Collected data:
* * * * * * * * *

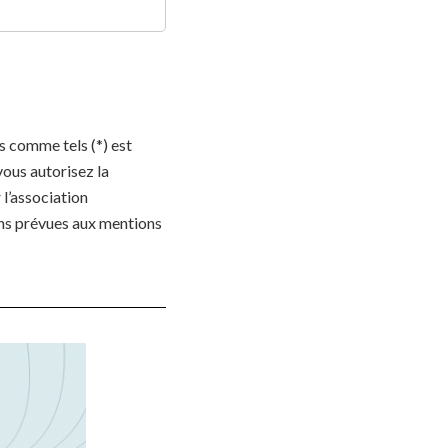
s comme tels (*) est
ous autorisez la
 l’association
ons prévues aux mentions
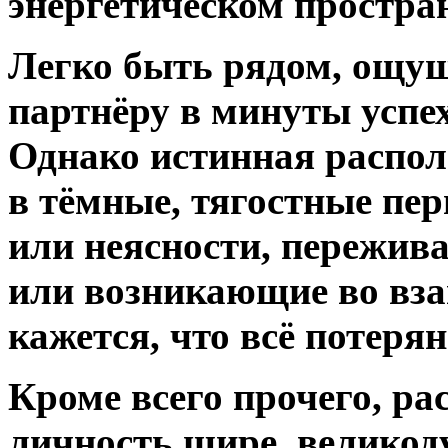
энергетическом простран
Легко быть рядом, ощущ
партнёру в минуты успех
Однако истинная распол
в тёмные, тягостные пе
или неясности, пережив
или возникающие во вза
кажется, что всё потерян
Кроме всего прочего, ра
личность шире, великод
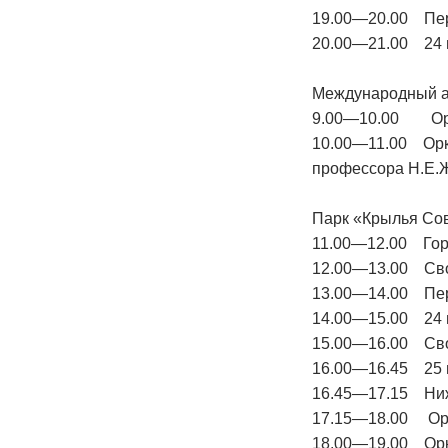
19.00—20.00 Пер
20.00—21.00 24 в
Международный а
9.00—10.00 Орке
10.00—11.00 Орке
профессора Н.Е.Ж
Парк «Крылья Со
11.00—12.00 Гор
12.00—13.00 Сво
13.00—14.00 Пер
14.00—15.00 24 в
15.00—16.00 Сво
16.00—16.45 25 в
16.45—17.15 Ниж
17.15—18.00 Орке
18.00—19.00 Орке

* * * * * * * * *

# [TASK PROMPT]
Please retype all the entries word for word, omitting the pictures.

# [COMPLETED TASK]
s comme tels (*) est
ous autorisez la
 l’association
ons prévues aux mentions
энергетическом простран
Легко быть рядом, ощущ
партнёру в минуты успех
Однако истинная распол
в тёмные, тягостные пе
или неясности, пережив
или возникающие во вза
кажется, что всё потерян
Кроме всего прочего, ра
личность шире, великод
19.00—20.00 Пер
20.00—21.00 24 в
Международный а
9.00—10.00 Орке
10.00—11.00 Орке
профессора Н.Е.Ж
Парк «Крылья Со
11.00—12.00 Гор
12.00—13.00 Сво
13.00—14.00 Пер
14.00—15.00 24 в
15.00—16.00 Сво
16.00—16.45 25 в
16.45—17.15 Ниж
17.15—18.00 Орке
18.00—19.00 Орке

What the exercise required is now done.